The first doses for St. Jude personnel were said to be “on the way” this morning, where at least one doctor was later said to have been administered the vaccine.
Fourth District Supervisor Doug Chaffee (Fullerton) was on hand to help introduce the proceedings. Supervisor Chaffee co-chairs the County’s Ad-Hoc Testing Committee, which has also been tasked with overseeing distribution of the new vaccines. Ten hospitals in Orange County have been approved to receive vaccine shipments after having submitted plans to the state of California that include the number of health care workers for each respective facility. Hospitals who have not had plans approved yet will have the vaccine administered through the OC Health Care Agency. Chaffee said that doses of the vaccines made available to St. Jude in Fullerton would be distributed through the Providence system.

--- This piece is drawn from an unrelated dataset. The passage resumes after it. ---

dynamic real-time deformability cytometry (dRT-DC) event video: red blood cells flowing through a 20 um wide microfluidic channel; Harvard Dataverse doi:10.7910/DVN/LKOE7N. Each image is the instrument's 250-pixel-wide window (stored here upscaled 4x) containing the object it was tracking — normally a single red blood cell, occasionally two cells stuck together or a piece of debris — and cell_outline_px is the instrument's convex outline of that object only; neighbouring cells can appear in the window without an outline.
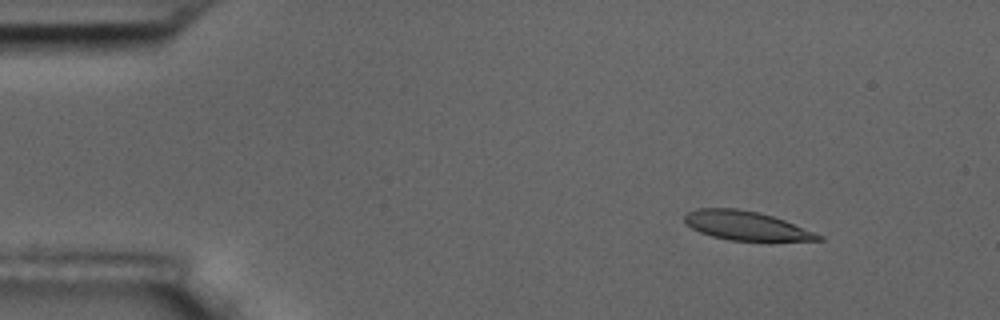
{"species": "common noctule bat (a hibernating species)", "species_latin": "Nyctalus noctula", "temperature_condition": "room temperature", "stored_images_in_passage": 50, "camera_frame_rate_fps": 3000, "um_per_image_px": 0.085, "animal": {"sex": "male", "body_mass_g": 17.5, "forearm_length_mm": 52.3}, "frame": {"image": 1, "passage_image": 1, "time_ms": 0.0, "image_size_px": [1000, 320], "cell_outline_px": [[824, 240], [728, 240], [712, 236], [700, 232], [692, 228], [684, 220], [684, 216], [688, 212], [696, 208], [736, 208], [756, 212], [772, 216], [784, 220], [824, 236]], "centroid_in_image_um": [63.39, 19.17], "position_along_channel_um": 21.6, "area_um2": 22.2}}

According to Chaffee, St. Jude is currently operating at 105% capacity. Half of St. Jude’s patients are now being treated for COVID-19, and virtually all of their ICU beds are in use. The County’s COVID-19 Dashboard site shows a 9.5% (unadjusted) number of adult Intensive Care Beds (ICUs) available at the present time—down from 10.4% just the day before, although hospitals have been expanding ICU capacity by dedicating ordinarily non-ICU rooms for that purpose. Hospital administrators are careful to point out, however, that ICU availability is predicated not just on physical space, but on qualified staff to treat patients.
To that end, St. Jude is one of three hospitals in the County to request the Health Care Agency’s assistance in the form of Mobile Field Hospitals (MFHs). According to the agency, MFHs “are housed in large, semi-type trailers and contain heavy duty canvas tents with hard flooring and temperature-controlled units equipped with running water, toilets and showers, generators, and lighting, as well as air purifiers.” They can be arranged in different configurations. St. Jude requested 25 beds, but has not provided details about where they will be located, how the units will be configured on the hospital grounds, or for what purpose they were requested. The units can be utilized for expanded emergency and surge capacity, specialty care, vaccinations, and other purposes. A St. Jude spokesperson did say that the units are not expected to be set up until next week.
In a press release from OC HCA, county residents were encouraged to:
•Wear a mask around anyone you don’t live with.
•Do not gather with other households.
•It is safest to celebrate the holidays with the people who already live with you.
•Wash your hands often with soap and water for at least 20 seconds or use hand sanitizer.
•Avoid touching your eyes, nose, and mouth.
•Stay home if you are sick and call your primary care provider or urgent care.
•Make certain you don’t run out of any routine, prescription medication by staying in touch with your primary care provider.
Dr. Chau implored residents “not to gather with other households and limit upcoming holiday celebrations to those you live with” in order to help slow down the unprecedented surge in the number of COVID-19 cases and deaths the County is experiencing.